Non possiamo dimenticare che Roma ogni venticinque anni ospita il Giubileo e spesso si sono aggiunti Giubilei straordinari. L’ultimo è stato nel 2015, indetto da Papa Francesco per il 50° anniversario del Concilio Vaticano II. Il prossimo Anno Santo si avvicina, nel 2025 sarà aperta ancora una volta la porta santa della Basilica di San Pietro. Intanto gli abitanti di Roma sono alle prese con cantieri aperti ovunque, traffico impazzito e paura di cosa avverrà con l’arrivo dei 32 milioni di pellegrini e turisti attesi. Roma si è già modellata sul turismo di massa che l’ha interessata in forma sempre più massiccia «trasformando il centro in un parco giochi a tema storico- archeologico, tanto da svuotarlo di abitanti e funzioni. I voli low cost e la diffusione di piattaforme come Airbnb hanno accelerato un processo che era già in corso da tempo», come scrive Sarah Gainsforth.

A Roma si vive male, ce lo dicono le condizioni concrete della vita urbana. Pensiamo ai tempi e ai costi delle distanze, alla qualità e quantità dei servizi, alla mancanza strutturale di case per le fasce più povere della popolazione, all’assenza totale di manutenzione degli spazi pubblici.

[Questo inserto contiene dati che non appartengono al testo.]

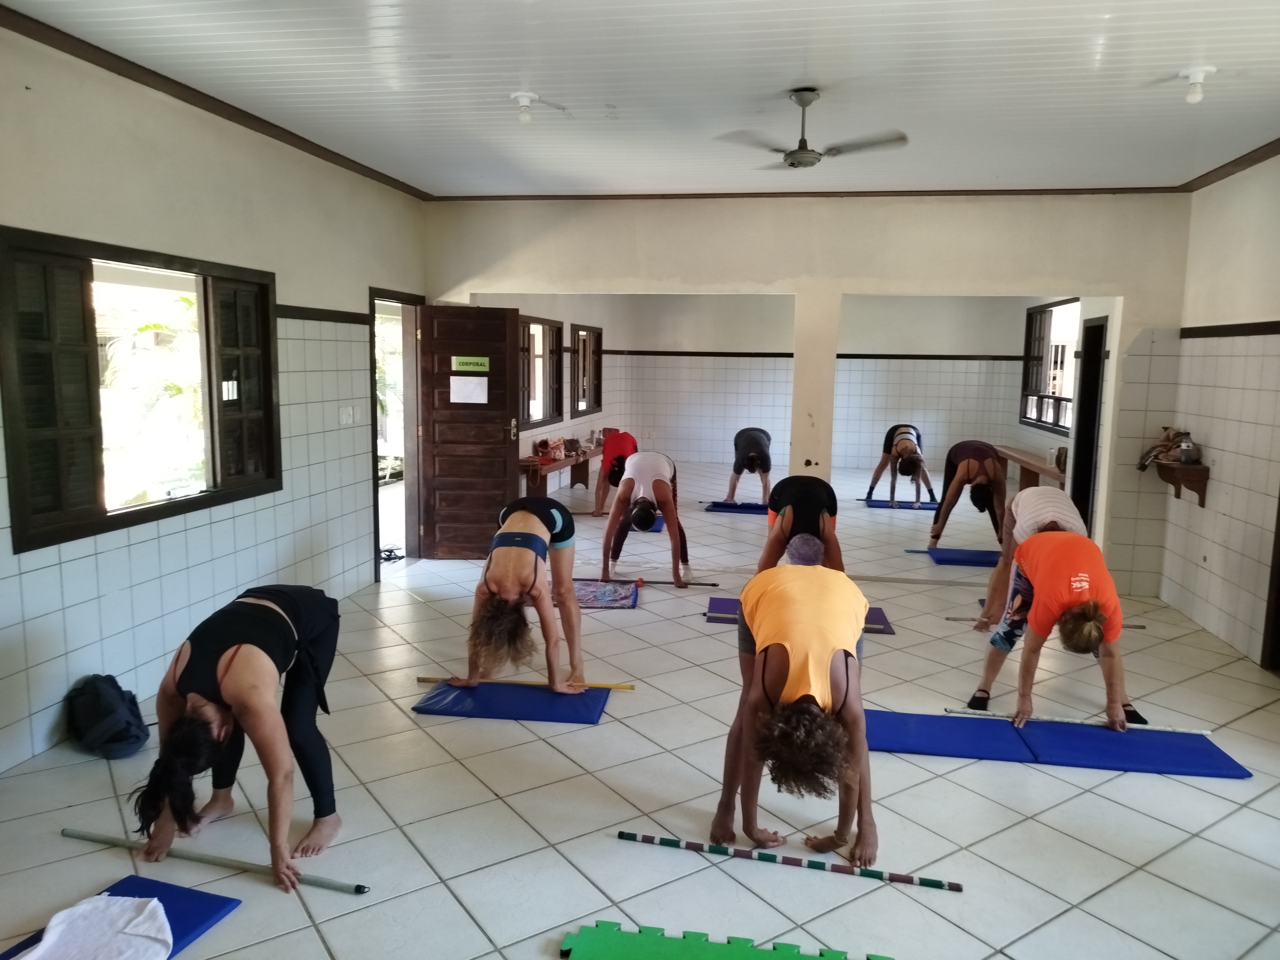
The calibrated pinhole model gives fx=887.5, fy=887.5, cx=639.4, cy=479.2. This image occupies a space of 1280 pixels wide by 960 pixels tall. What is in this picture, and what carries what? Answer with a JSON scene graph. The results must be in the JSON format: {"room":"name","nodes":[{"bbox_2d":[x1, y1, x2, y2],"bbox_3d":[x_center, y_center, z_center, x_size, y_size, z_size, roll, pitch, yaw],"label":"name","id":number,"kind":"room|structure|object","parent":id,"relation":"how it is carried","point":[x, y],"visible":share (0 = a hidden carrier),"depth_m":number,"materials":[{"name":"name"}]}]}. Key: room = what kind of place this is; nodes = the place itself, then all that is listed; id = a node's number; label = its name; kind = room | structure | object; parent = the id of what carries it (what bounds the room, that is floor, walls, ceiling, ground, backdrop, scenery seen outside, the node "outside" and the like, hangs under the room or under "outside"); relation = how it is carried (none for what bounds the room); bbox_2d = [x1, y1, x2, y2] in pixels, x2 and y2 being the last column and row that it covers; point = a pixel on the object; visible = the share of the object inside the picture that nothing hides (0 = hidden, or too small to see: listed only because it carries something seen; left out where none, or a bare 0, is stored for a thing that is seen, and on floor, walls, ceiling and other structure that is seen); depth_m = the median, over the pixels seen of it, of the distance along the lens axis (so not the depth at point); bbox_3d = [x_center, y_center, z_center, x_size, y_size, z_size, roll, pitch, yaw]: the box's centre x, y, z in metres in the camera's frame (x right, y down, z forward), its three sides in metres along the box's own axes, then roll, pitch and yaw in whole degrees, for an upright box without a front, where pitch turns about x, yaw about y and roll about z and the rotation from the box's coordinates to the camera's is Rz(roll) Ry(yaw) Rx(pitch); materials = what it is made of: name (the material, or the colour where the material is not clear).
{"room":"gym","nodes":[
{"label":"gym","id":0,"kind":"room"},
{"bbox_2d":[0,15,426,778],"bbox_3d":[-2.342,-0.422,4.126,0.179,2.932,7.301,2,7,10],"label":"left wall","id":1,"kind":"structure","parent":0,"point":[78,560],"depth_m":4.32,"materials":[{"name":"paint"}]},
{"bbox_2d":[0,223,276,558],"bbox_3d":[-2.335,-0.451,4.192,0.163,1.258,1.680,2,7,10],"label":"window","id":2,"kind":"structure","parent":1,"relation":"in","point":[104,523],"depth_m":3.92,"materials":[{"name":"brown wood"}]},
{"bbox_2d":[0,0,433,200],"bbox_3d":[-2.208,-1.789,3.792,0.103,0.063,6.249,2,7,10],"label":"crown molding","id":3,"kind":"structure","parent":1,"relation":"attached to","point":[109,68],"depth_m":4.18,"materials":[{"name":"brown wood"}]},
{"bbox_2d":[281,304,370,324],"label":"wall trim","id":4,"kind":"object","parent":1,"relation":"attached to","point":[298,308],"visible":0.5,"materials":[{"name":"brown wood"}]},
{"bbox_2d":[338,405,357,425],"bbox_3d":[-1.948,-0.428,5.929,0.018,0.118,0.163,2,7,10],"label":"light switch","id":5,"kind":"object","parent":1,"relation":"attached to","point":[351,412],"visible":0.98,"depth_m":5.92,"materials":[{"name":"white plastic"}]},
{"bbox_2d":[368,285,423,581],"bbox_3d":[-1.927,-0.352,6.832,0.238,2.156,1.115,2,7,10],"label":"door frame","id":6,"kind":"structure","parent":1,"relation":"in","point":[372,302],"depth_m":7.14,"materials":[{"name":"brown"}]},
{"bbox_2d":[415,304,521,559],"bbox_3d":[-1.394,-0.353,7.202,0.741,2.033,0.170,1,7,-2],"label":"wooden door","id":7,"kind":"structure","parent":6,"relation":"attached to","point":[504,342],"depth_m":7.18,"materials":[{"name":"brown wood"}]},
{"bbox_2d":[449,374,488,402],"bbox_3d":[-1.345,-0.709,6.976,0.278,0.223,0.029,1,7,2],"label":"paper notice","id":8,"kind":"object","parent":7,"relation":"attached to","point":[483,402],"visible":0.99,"depth_m":6.97,"materials":[{"name":"white paper"}]},
{"bbox_2d":[451,355,489,371],"bbox_3d":[-1.333,-0.912,7.004,0.287,0.112,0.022,1,7,0],"label":"green sign","id":9,"kind":"object","parent":7,"relation":"attached to","point":[470,367],"visible":0.99,"depth_m":7.00,"materials":[{"name":"green"}]},
{"bbox_2d":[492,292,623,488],"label":"far left wall","id":10,"kind":"structure","parent":0,"point":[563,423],"depth_m":11.40,"materials":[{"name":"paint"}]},
{"bbox_2d":[517,315,563,429],"bbox_3d":[-1.186,-1.199,9.945,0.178,1.245,1.633,2,7,10],"label":"window","id":11,"kind":"structure","parent":10,"relation":"in","point":[528,418],"depth_m":10.25,"materials":[{"name":"brown wood"}]},
{"bbox_2d":[570,323,603,414],"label":"window","id":12,"kind":"structure","parent":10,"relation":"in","point":[597,353],"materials":[{"name":"brown wood"}]},
{"bbox_2d":[0,459,1279,959],"bbox_3d":[0.976,0.866,6.530,6.267,0.112,13.122,2,7,10],"label":"floor","id":13,"kind":"structure","parent":0,"point":[483,805],"depth_m":3.39,"materials":[{"name":"tile"}]},
{"bbox_2d":[64,672,150,758],"bbox_3d":[-2.236,0.972,3.730,0.312,0.304,0.293,2,7,10],"label":"backpack","id":14,"kind":"object","parent":13,"relation":"on","point":[107,711],"visible":0.99,"depth_m":3.65,"materials":[{"name":"fabric"}]},
{"bbox_2d":[0,871,240,959],"bbox_3d":[-1.545,1.312,2.274,0.448,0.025,0.964,2,7,10],"label":"blue mat","id":15,"kind":"object","parent":13,"relation":"on","point":[189,931],"visible":0.57,"depth_m":2.61,"materials":[{"name":"blue plastic"}]},
{"bbox_2d":[10,893,175,959],"bbox_3d":[-1.473,1.249,2.325,0.445,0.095,0.478,-2,8,-21],"label":"white towel","id":16,"kind":"object","parent":15,"relation":"on","point":[155,902],"visible":1,"depth_m":2.40,"materials":[{"name":"white fabric"}]},
{"bbox_2d":[64,828,369,893],"bbox_3d":[-1.383,1.228,2.864,1.107,0.043,0.051,3,8,14],"label":"pole","id":17,"kind":"object","parent":13,"relation":"on","point":[80,835],"visible":0.94,"depth_m":2.84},
{"bbox_2d":[128,583,343,891],"bbox_3d":[-1.317,0.804,3.001,0.571,0.840,0.853,2,7,10],"label":"woman","id":18,"kind":"object","parent":13,"relation":"on","point":[231,657],"visible":0.99,"depth_m":2.80},
{"bbox_2d":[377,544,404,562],"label":"sandals","id":19,"kind":"object","parent":13,"relation":"on","point":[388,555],"visible":0.62,"depth_m":7.28,"materials":[{"name":"black plastic"}]},
{"bbox_2d":[411,680,613,722],"bbox_3d":[-0.593,1.060,4.305,0.898,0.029,0.475,2,7,10],"label":"blue mat","id":20,"kind":"object","parent":13,"relation":"on","point":[481,692],"visible":0.96,"depth_m":4.21,"materials":[{"name":"blue plastic"}]},
{"bbox_2d":[447,495,586,695],"bbox_3d":[-0.601,0.552,4.458,0.614,0.922,0.935,2,7,10],"label":"woman","id":21,"kind":"object","parent":20,"relation":"on","point":[523,541],"visible":0.99,"depth_m":4.18},
{"bbox_2d":[423,675,635,690],"bbox_3d":[-0.572,1.025,4.475,1.040,0.042,0.048,2,7,5],"label":"pole","id":22,"kind":"object","parent":20,"relation":"on","point":[423,678],"visible":0.91,"depth_m":4.45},
{"bbox_2d":[518,444,595,497],"bbox_3d":[-0.927,-0.014,10.288,0.421,0.557,2.610,2,7,10],"label":"wooden bench","id":23,"kind":"object","parent":13,"relation":"on","point":[539,471],"visible":0.64,"depth_m":9.64,"materials":[{"name":"brown wood"}]},
{"bbox_2d":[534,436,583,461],"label":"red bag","id":24,"kind":"object","parent":23,"relation":"on","point":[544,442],"visible":0.93,"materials":[{"name":"red fabric"}]},
{"bbox_2d":[570,578,639,609],"bbox_3d":[-0.335,0.798,6.227,0.665,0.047,0.641,2,7,10],"label":"mat","id":25,"kind":"object","parent":13,"relation":"on","point":[589,587],"visible":0.8,"depth_m":6.16,"materials":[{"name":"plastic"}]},
{"bbox_2d":[592,428,639,518],"bbox_3d":[-0.214,-0.054,9.153,0.474,0.929,0.847,2,7,10],"label":"person","id":26,"kind":"object","parent":13,"relation":"on","point":[621,442],"visible":0.79,"depth_m":8.88},
{"bbox_2d":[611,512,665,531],"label":"blue mat","id":27,"kind":"object","parent":13,"relation":"on","point":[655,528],"visible":0.31,"depth_m":8.86,"materials":[{"name":"blue"}]},
{"bbox_2d":[600,449,691,589],"bbox_3d":[0.049,0.263,6.744,0.602,0.976,0.971,2,7,10],"label":"person","id":28,"kind":"object","parent":13,"relation":"on","point":[645,471],"visible":0.99,"depth_m":6.47},
{"bbox_2d":[578,576,715,587],"bbox_3d":[0.024,0.759,6.565,0.959,0.045,0.052,2,7,6],"label":"pole","id":29,"kind":"object","parent":13,"relation":"on","point":[658,582],"visible":0.82,"depth_m":6.54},
{"bbox_2d":[561,920,890,959],"bbox_3d":[0.257,1.358,2.151,1.043,0.013,0.775,2,7,10],"label":"green mat","id":30,"kind":"object","parent":13,"relation":"on","point":[682,945],"visible":1,"depth_m":2.48,"materials":[{"name":"green rubber"}]},
{"bbox_2d":[704,501,768,513],"bbox_3d":[1.216,0.325,10.061,0.931,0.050,0.565,2,7,10],"label":"blue mat","id":31,"kind":"object","parent":13,"relation":"on","point":[756,509],"visible":0.82,"depth_m":9.92,"materials":[{"name":"blue plastic"}]},
{"bbox_2d":[725,425,773,507],"bbox_3d":[1.255,-0.152,10.052,0.533,0.915,0.894,2,7,10],"label":"person","id":32,"kind":"object","parent":31,"relation":"on","point":[751,444],"visible":0.96,"depth_m":9.79},
{"bbox_2d":[616,829,961,891],"bbox_3d":[0.471,1.260,2.941,1.107,0.040,0.049,3,8,15],"label":"pole","id":33,"kind":"object","parent":13,"relation":"on","point":[629,835],"visible":0.99,"depth_m":2.91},
{"bbox_2d":[713,561,877,862],"bbox_3d":[0.563,0.783,3.155,0.538,0.898,1.002,2,7,10],"label":"woman","id":34,"kind":"object","parent":13,"relation":"on","point":[825,660],"visible":0.99,"depth_m":2.88},
{"bbox_2d":[703,595,895,632],"bbox_3d":[1.046,0.885,5.809,1.169,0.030,0.590,2,7,10],"label":"yoga mat","id":35,"kind":"object","parent":13,"relation":"on","point":[878,611],"visible":0.31,"depth_m":5.77,"materials":[{"name":"blue"}]},
{"bbox_2d":[758,472,844,572],"bbox_3d":[0.962,0.446,5.392,0.526,0.941,1.057,2,7,10],"label":"person","id":36,"kind":"object","parent":13,"relation":"on","point":[793,493],"visible":0.69,"depth_m":5.03},
{"bbox_2d":[864,498,941,511],"bbox_3d":[3.113,0.308,10.498,0.852,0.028,0.580,2,7,10],"label":"blue mat","id":37,"kind":"object","parent":13,"relation":"on","point":[907,507],"visible":0.82,"depth_m":10.37,"materials":[{"name":"blue"}]},
{"bbox_2d":[865,422,935,507],"bbox_3d":[3.038,-0.187,10.315,0.629,0.984,0.872,2,7,10],"label":"person","id":38,"kind":"object","parent":37,"relation":"on","point":[902,447],"visible":0.99,"depth_m":10.17},
{"bbox_2d":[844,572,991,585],"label":"stick","id":39,"kind":"object","parent":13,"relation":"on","point":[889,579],"visible":0.79,"depth_m":6.78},
{"bbox_2d":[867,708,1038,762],"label":"yoga mat","id":40,"kind":"object","parent":13,"relation":"on","point":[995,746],"visible":0.9,"depth_m":3.89,"materials":[{"name":"blue plastic"}]},
{"bbox_2d":[922,546,1001,566],"bbox_3d":[2.881,0.675,7.643,0.748,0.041,0.507,2,7,10],"label":"blue mat","id":41,"kind":"object","parent":13,"relation":"on","point":[968,552],"visible":0.82,"depth_m":7.58,"materials":[{"name":"blue plastic"}]},
{"bbox_2d":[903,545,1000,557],"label":"pole","id":42,"kind":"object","parent":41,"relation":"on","point":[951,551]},
{"bbox_2d":[928,437,1008,548],"bbox_3d":[2.927,0.136,7.848,0.595,0.986,0.846,2,7,10],"label":"person","id":43,"kind":"object","parent":13,"relation":"on","point":[973,463],"visible":0.96,"depth_m":7.64},
{"bbox_2d":[993,444,1064,490],"bbox_3d":[4.577,0.040,10.354,0.394,0.573,2.612,2,7,10],"label":"wooden bench","id":44,"kind":"object","parent":13,"relation":"on","point":[1013,458],"visible":0.58,"depth_m":10.34,"materials":[{"name":"brown wood"}]},
{"bbox_2d":[976,484,1090,630],"bbox_3d":[2.253,0.504,5.037,0.553,1.007,0.667,2,7,10],"label":"person","id":45,"kind":"object","parent":13,"relation":"on","point":[1048,498],"visible":0.48,"depth_m":4.96},
{"bbox_2d":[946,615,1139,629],"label":"pole","id":46,"kind":"object","parent":13,"relation":"on","point":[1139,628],"visible":0.5,"depth_m":5.71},
{"bbox_2d":[970,525,1140,734],"bbox_3d":[1.900,0.666,4.101,0.589,0.917,0.770,2,7,10],"label":"woman","id":47,"kind":"object","parent":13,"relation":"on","point":[1061,549],"visible":0.96,"depth_m":3.93},
{"bbox_2d":[1014,719,1248,777],"bbox_3d":[2.098,1.164,3.864,0.801,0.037,0.476,2,7,10],"label":"yoga mat","id":48,"kind":"object","parent":13,"relation":"on","point":[1037,738],"visible":0.88,"depth_m":3.80,"materials":[{"name":"blue plastic"}]},
{"bbox_2d":[942,705,1211,734],"bbox_3d":[1.975,1.111,4.056,1.100,0.048,0.050,2,7,10],"label":"pole","id":49,"kind":"object","parent":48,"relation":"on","point":[989,714],"visible":0.91,"depth_m":4.03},
{"bbox_2d":[1,0,1279,198],"bbox_3d":[0.598,-1.819,3.741,5.721,0.120,8.825,2,7,10],"label":"ceiling","id":50,"kind":"structure","parent":0,"point":[1172,55],"depth_m":4.02,"materials":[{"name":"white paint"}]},
{"bbox_2d":[511,90,539,124],"bbox_3d":[-0.583,-1.888,4.532,0.139,0.139,0.136,2,7,10],"label":"ceiling light","id":51,"kind":"object","parent":50,"relation":"attached to","point":[523,98],"visible":0.99,"depth_m":4.51,"materials":[{"name":"white plastic"}]},
{"bbox_2d":[714,88,909,169],"bbox_3d":[0.823,-1.643,4.205,0.843,0.339,0.830,5,9,31],"label":"ceiling fan","id":52,"kind":"object","parent":50,"relation":"hanging from","point":[791,154],"visible":0.99,"depth_m":4.14,"materials":[{"name":"metal"}]},
{"bbox_2d":[1178,65,1215,103],"bbox_3d":[2.469,-1.742,3.938,0.140,0.139,0.135,2,7,10],"label":"ceiling light","id":53,"kind":"object","parent":50,"relation":"attached to","point":[1199,74],"visible":0.99,"depth_m":3.91,"materials":[{"name":"white"}]},
{"bbox_2d":[428,192,1192,593],"bbox_3d":[1.047,-0.698,6.837,5.508,2.925,0.162,2,7,10],"label":"back wall","id":54,"kind":"structure","parent":0,"point":[796,286],"depth_m":6.58,"materials":[{"name":"paint"}]},
{"bbox_2d":[432,185,1188,201],"bbox_3d":[1.096,-2.106,6.568,5.269,0.060,0.071,2,7,10],"label":"crown molding","id":55,"kind":"structure","parent":54,"relation":"attached to","point":[928,192],"depth_m":6.49,"materials":[{"name":"brown wood"}]},
{"bbox_2d":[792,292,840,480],"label":"pillar","id":56,"kind":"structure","parent":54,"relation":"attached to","point":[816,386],"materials":[{"name":"beige paint"}]},
{"bbox_2d":[565,294,1062,475],"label":"back wall","id":57,"kind":"structure","parent":0,"point":[995,342],"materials":[{"name":"tile"}]},
{"bbox_2d":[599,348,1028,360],"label":"wall trim","id":58,"kind":"structure","parent":57,"relation":"attached to","point":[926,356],"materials":[{"name":"brown wood"}]},
{"bbox_2d":[1019,298,1079,433],"bbox_3d":[4.960,-1.340,10.618,0.164,1.538,2.177,2,7,10],"label":"window","id":59,"kind":"structure","parent":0,"point":[1037,415],"depth_m":10.85,"materials":[{"name":"brown wood"}]},
{"bbox_2d":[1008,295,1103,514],"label":"far right wall","id":60,"kind":"structure","parent":0,"point":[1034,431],"depth_m":10.93,"materials":[{"name":"paint"}]},
{"bbox_2d":[1070,313,1107,533],"bbox_3d":[3.872,-0.327,7.541,0.195,2.167,0.883,2,7,10],"label":"doorway","id":61,"kind":"structure","parent":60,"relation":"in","point":[1087,369],"depth_m":7.68,"materials":[{"name":"black"}]},
{"bbox_2d":[1158,159,1279,669],"bbox_3d":[3.265,-0.157,2.931,0.182,2.944,7.069,2,7,10],"label":"right wall","id":62,"kind":"structure","parent":0,"point":[1212,442],"depth_m":5.43,"materials":[{"name":"white tile"}]},
{"bbox_2d":[1154,460,1209,506],"bbox_3d":[3.679,0.032,6.075,0.204,0.262,0.456,2,7,10],"label":"wall shelf","id":63,"kind":"object","parent":62,"relation":"attached to","point":[1204,490],"visible":0.84,"depth_m":5.92,"materials":[{"name":"brown wood"}]},
{"bbox_2d":[1136,426,1192,470],"bbox_3d":[3.709,-0.210,6.240,0.298,0.318,0.321,2,7,10],"label":"bag","id":64,"kind":"object","parent":63,"relation":"on","point":[1140,466],"visible":0.82,"depth_m":6.22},
{"bbox_2d":[1176,434,1198,464],"bbox_3d":[3.656,-0.194,5.928,0.111,0.173,0.116,2,7,10],"label":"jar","id":65,"kind":"object","parent":63,"relation":"on","point":[1183,455],"visible":0.97,"depth_m":5.89,"materials":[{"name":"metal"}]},
{"bbox_2d":[1176,138,1279,192],"bbox_3d":[3.225,-1.632,3.150,0.086,0.070,6.000,2,7,10],"label":"crown molding","id":66,"kind":"structure","parent":62,"relation":"attached to","point":[1225,176],"depth_m":5.41,"materials":[{"name":"brown wood"}]},
{"bbox_2d":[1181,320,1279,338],"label":"wall trim","id":67,"kind":"structure","parent":62,"relation":"attached to","point":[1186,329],"depth_m":5.57,"materials":[{"name":"brown"}]},
{"bbox_2d":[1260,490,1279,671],"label":"door frame","id":68,"kind":"structure","parent":62,"relation":"in","point":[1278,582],"depth_m":4.91,"materials":[{"name":"brown wood"}]},
{"label":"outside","id":69,"kind":"structure","parent":0,"visible":0},
{"label":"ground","id":70,"kind":"structure","parent":69,"visible":0},
{"bbox_2d":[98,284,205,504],"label":"palm tree","id":71,"kind":"object","parent":70,"relation":"on","point":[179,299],"visible":0.41,"depth_m":8.31,"materials":[{"name":"green plant"}]}
]}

Roma è una città che accumula edifici abbandonati, ruderi urbani inutilizzati in attesa che vengano presi in considerazione per la loro valorizzazione finanziaria, attraverso operazioni immobiliari. Il panorama è costellato di questi fantasmi. Cantieri iniziati e non finiti, manufatti industriali dismessi, case vuote, spazi lasciati all’incuria.

E poi il problema della casa. Roma, ma non solo, è caratterizzata da un disagio abitativo particolarmente pesante e un sistema di politiche abitative particolarmente debole. Roma resta una città piena di case e di cittadini che una casa non possono averla. Una contraddizione che si porta  dietro da quando è diventata Capitale d’Italia.

Si parla di recupero, riuso, rigenerazione. Non si intende un grande progetto che capovolga le scelte insediative fin qui portate avanti, avendo come unico parametro il valore di mercato e gli interessi della finanza. Si pensa piuttosto a operazioni di gentrificazione che produrranno esclusione. Si ha in mente una continua turistificazione dei quartieri, che trasformerà lo spazio urbano cacciando gli abitanti, le funzioni produttive, artigianali, i servizi, il commercio di prossimità.

Non è affidandoci ai “grandi eventi” che risolveremo i mali della città, piuttosto dovremo reinventare le modalità di insediamento e costruire una città che fa del vivere comune il proprio grande evento. Intanto rallegriamoci per lo scampato pericolo!